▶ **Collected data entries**
┌──

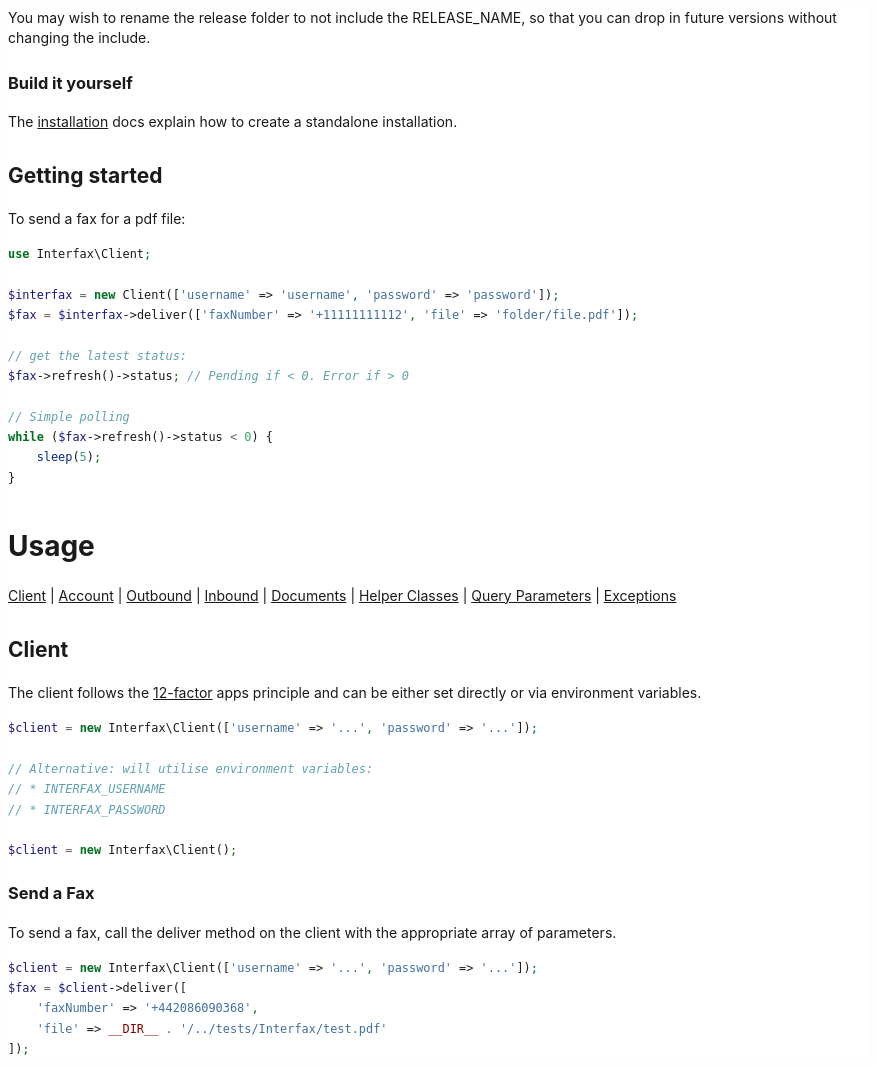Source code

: You may wish to rename the release folder to not include the RELEASE_NAME, so that you can drop in future versions without changing the include.

### Build it yourself

The [installation](INSTALLATION.md) docs explain how to create a standalone installation.

## Getting started

To send a fax for a pdf file:

```php
use Interfax\Client;

$interfax = new Client(['username' => 'username', 'password' => 'password']);
$fax = $interfax->deliver(['faxNumber' => '+11111111112', 'file' => 'folder/file.pdf']);

// get the latest status:
$fax->refresh()->status; // Pending if < 0. Error if > 0

// Simple polling
while ($fax->refresh()->status < 0) {
    sleep(5);
}
```

# Usage

[Client](#client) | [Account](#account) | [Outbound](#outbound) | [Inbound](#inbound) | [Documents](#documents) | [Helper Classes](#helper-classes) | [Query Parameters](#query-parameters) | [Exceptions](#exceptions)

## Client

The client follows the [12-factor](http://12factor.net/config) apps principle and can be either set directly or via environment variables.

```php
$client = new Interfax\Client(['username' => '...', 'password' => '...']);

// Alternative: will utilise environment variables:
// * INTERFAX_USERNAME
// * INTERFAX_PASSWORD

$client = new Interfax\Client();
```
### Send a Fax

To send a fax, call the deliver method on the client with the appropriate array of parameters. 

```php
$client = new Interfax\Client(['username' => '...', 'password' => '...']);
$fax = $client->deliver([
    'faxNumber' => '+442086090368',
    'file' => __DIR__ . '/../tests/Interfax/test.pdf'
]);
```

└──

▶ **Exercise aim**
Go through the data above and find the lines with the word "environment". Copy each of those lines.

▶ **Result of this task**
The client follows the [12-factor](http://12factor.net/config) apps principle and can be either set directly or via environment variables.
// Alternative: will utilise environment variables:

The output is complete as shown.